To strike or not to strike? Why Criminal Lawyers should make up their own mind and not be swayed by others.
Having read many comments and blogs over the past few weeks regarding whether the Criminal Bar should refuse publicly funded work, effectively to strike, I have decided to weigh into the debate.
Firstly, make no mistake, I am appalled at the way the MOJ have behaved towards the legal aid consultation, and I believe that Chris Grayling has made it clear that he knows nothing about criminal practitioners, nor does he want to. His actions and comments have ranged from deceitful to childish, and in the main have been nothing to do with supporting the profession which works long hours day after day to represent those who are unfortunate enough to find themselves in the criminal courts, but instead have been everything to do with trying to win the support of the Middle England voters who have been fotunate enough to have never been involved in the criminal justice system.

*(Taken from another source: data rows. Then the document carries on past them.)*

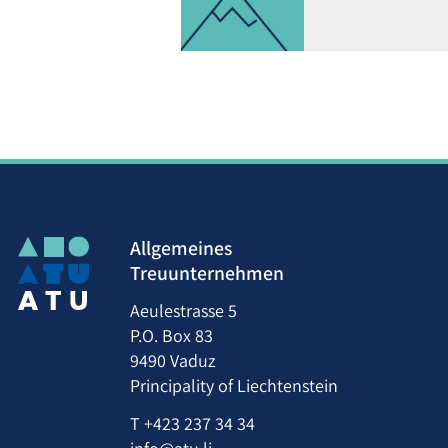
Allgemeines
Treuunternehmen
Aeulestrasse 5
P.O. Box 83
9490 Vaduz
Principality of Liechtenstein
T
+423 237 34 34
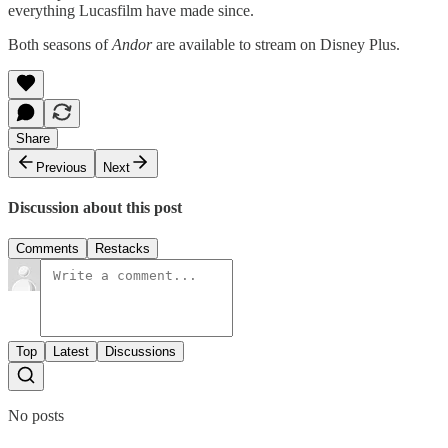
everything Lucasfilm have made since.
Both seasons of
Andor
are available to stream on Disney Plus.
Share
Previous
Next
Discussion about this post
Comments
Restacks
Top
Latest
Discussions
No posts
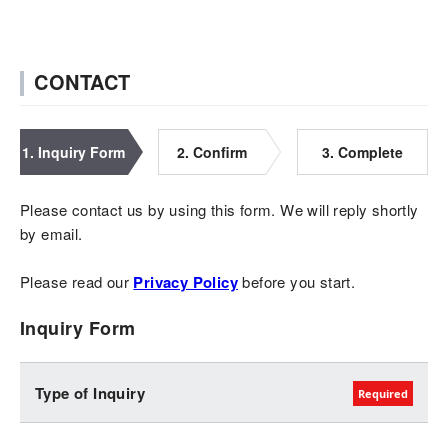
CONTACT
1. Inquiry Form
2. Confirm
3. Complete
Please contact us by using this form. We will reply shortly
by email.
Please read our
Privacy Policy
before you start.
Inquiry Form
Type of Inquiry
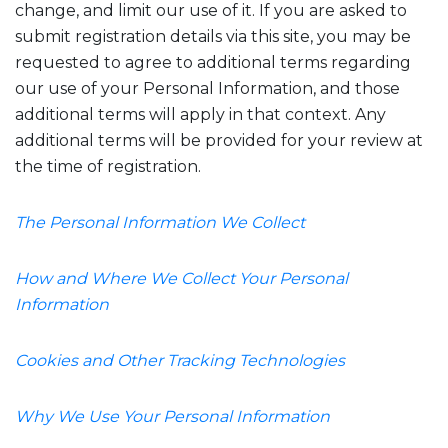
change, and limit our use of it. If you are asked to
submit registration details via this site, you may be
requested to agree to additional terms regarding
our use of your Personal Information, and those
additional terms will apply in that context. Any
additional terms will be provided for your review at
the time of registration.
The Personal Information We Collect
How and Where We Collect Your Personal
Information
Cookies and Other Tracking Technologies
Why We Use Your Personal Information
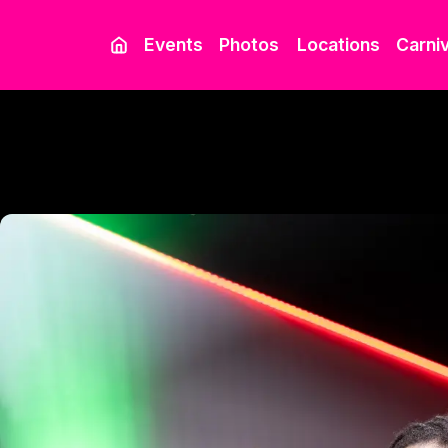
Events
Photos
Locations
Carniv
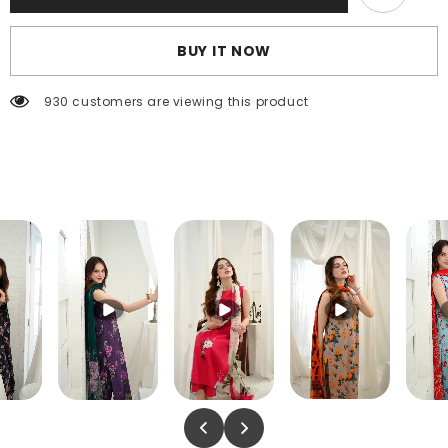
BUY IT NOW
930 customers are viewing this product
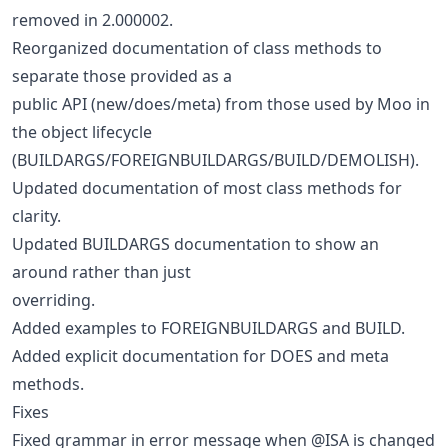
removed in 2.000002.
Reorganized documentation of class methods to
separate those provided as a
public API (new/does/meta) from those used by Moo in
the object lifecycle
(BUILDARGS/FOREIGNBUILDARGS/BUILD/DEMOLISH).
Updated documentation of most class methods for
clarity.
Updated BUILDARGS documentation to show an
around rather than just
overriding.
Added examples to FOREIGNBUILDARGS and BUILD.
Added explicit documentation for DOES and meta
methods.
Fixes
Fixed grammar in error message when @ISA is changed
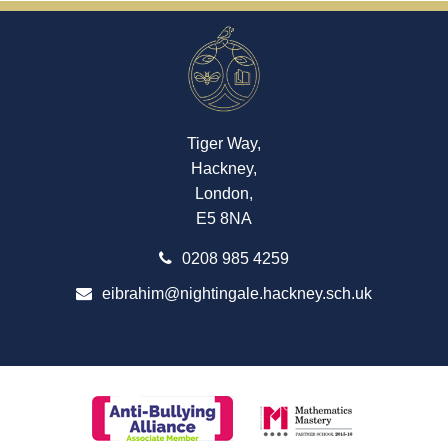
Tiger Way,
Hackney,
London,
E5 8NA
0208 985 4259
eibrahim@nightingale.hackney.sch.uk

However, I think Chris Grayling’s actions should be put to one side when considering whether the profession should effectively go on strike. We are professionals and should weigh up all the pros and cons of refusing work, just as we would weigh up the likely outcomes of taking a certain course of action in our criminal prosecutions or defence. I am concerned that an overbearing attitude is creeping into the profession, which if we are not careful will create a ‘either with us or against us’ scenario. Particularly for younger members of the profession who are worried about whether their future work will dry up if they do not support the ‘strike’ action, this is unhealthy. As far as the Criminal Bar is concerned we are Independent. We hold this independence out to be one of our strongest features, and yet I am hearing daily of counsel who are being told that they must strike ‘or on their head be it’. All of us run an independent practice, and therefore we should be able to make our own decision on whether to refuse work.
I will not strike. I have made this decision on the basis of my principles, I do not want to see a defendant having to represent themselves, or be represented by a lawyer who is not their lawyer of their choice, due to the fact their lawyer is on strike. I am prepared to work to rule, and only work from 9 to 6 on my legally funded cases, and then to justify to the court why a case is not prepared, but it should be down to me to make that argument to the court and not the client.

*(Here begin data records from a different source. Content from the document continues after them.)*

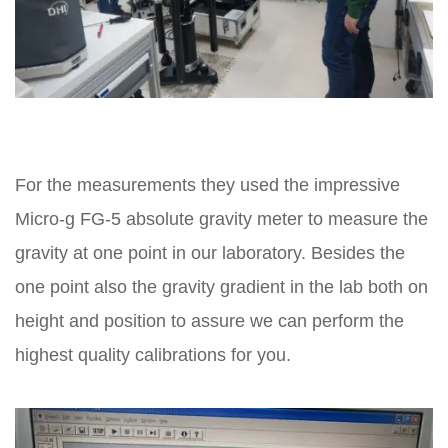
For the measurements they used the impressive
Micro-g FG-5 absolute gravity meter to measure the
gravity at one point in our laboratory. Besides the
one point also the gravity gradient in the lab both on
height and position to assure we can perform the
highest quality calibrations for you.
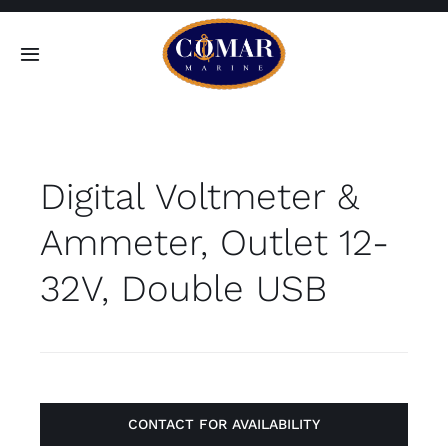
Skip
to
Toggle
content
Navigation
SEARCH
FOR:
Digital Voltmeter &
Home
Ammeter, Outlet 12-
Products
32V, Double USB
About
Contact
CONTACT FOR AVAILABILITY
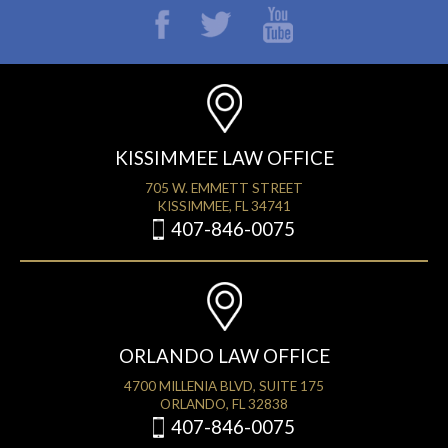
KISSIMMEE LAW OFFICE
705 W. EMMETT STREET
KISSIMMEE, FL 34741
407-846-0075
ORLANDO LAW OFFICE
4700 MILLENIA BLVD, SUITE 175
ORLANDO, FL 32838
407-846-0075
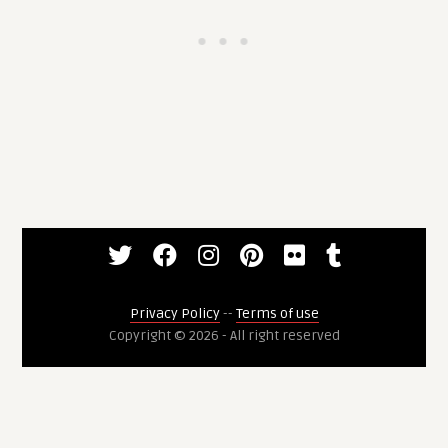
Privacy Policy
--
Terms of use
Copyright © 2026 - All right reserved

I accept that financially, the MOJ’s cuts will make it very difficult to all of us criminal practitioners to survive, and I believe that a work to rule may make the MOJ realise that in reality cases are going to take longer and so will be just as costly. Not just in payments to counsel (in cases where we do actually receive payment for the extra days a case will take) but also in the extra court time taken to deal with each case.
I have seen much written about the cuts in recent weeks, and I am concerned that the ground we made with the public with regard to the damage that the MOJ proposals could do to them, is now being lost by the constant reference to the new proposed fees in criminal legal aid. The public do not understand that most of our daily rate does not end up in our back pocket, nor that we often have to wait over a year for the payments. None the less, I fear that focussing on the money is causing us to lose ground to the MOJ on public opinion.
I also represent claimants in the employment tribunal (mainly thought the Free Representation Unit and the Bar Pro Bono Unit) and none of my clients earn as much as the daily trial rate in either the Magistrates or Crown Court. Try telling a client who has worked 40 hours a week on the minimum wage (£247.60 gross), for five years, only to be told that they are being laid off, and so are still classed as employed but can only receive the Job Seekers allowance per week, that earning over £100 per day for a trial is tough. This is not an extreme example, these are cases that I am seeing day after day, of people who are working for less than minimum wage or who are being told that their employer cannot afford to pay their salary for the month. These are the public who we should be trying to get on our side, not alienating. Talking about our fees will not help our cause, the country is under austerity measures, the NHS is at breaking point and everyday people are being made redundant or told that they need to move from their home as they have a spare room. We are not the only ones who are suffering, and we should try to connect with those who are suffering, after all for many of us they are our clients, whether criminal, employment, housing or immigration.
It is my personal opinion that a strike will alienate the public, and will just give Chris Grayling more ammunition to throw at the criminal profession. I can just see the headlines of articles in the Daily Mail and the Telegraph about how criminal defendants are having to languish in jail, awaiting trial as their greedy lawyers are striking!
Hence, for my part I will not be striking, nor will I be telling anyone else what to do, or criticising them for their decision. The criminal professions joined together like never before to fight the first MOJ consultation, it will be such a shame to see that union fragment into a blame culture. That would play right into the MOJ’s hands. We should be united in making sure that we reply to the 2nd Consultation, and in supporting each other..it is that which will make us a respected profession and also create an environment where, no matter what happens with the MOJ cuts we continue the support as much as we can.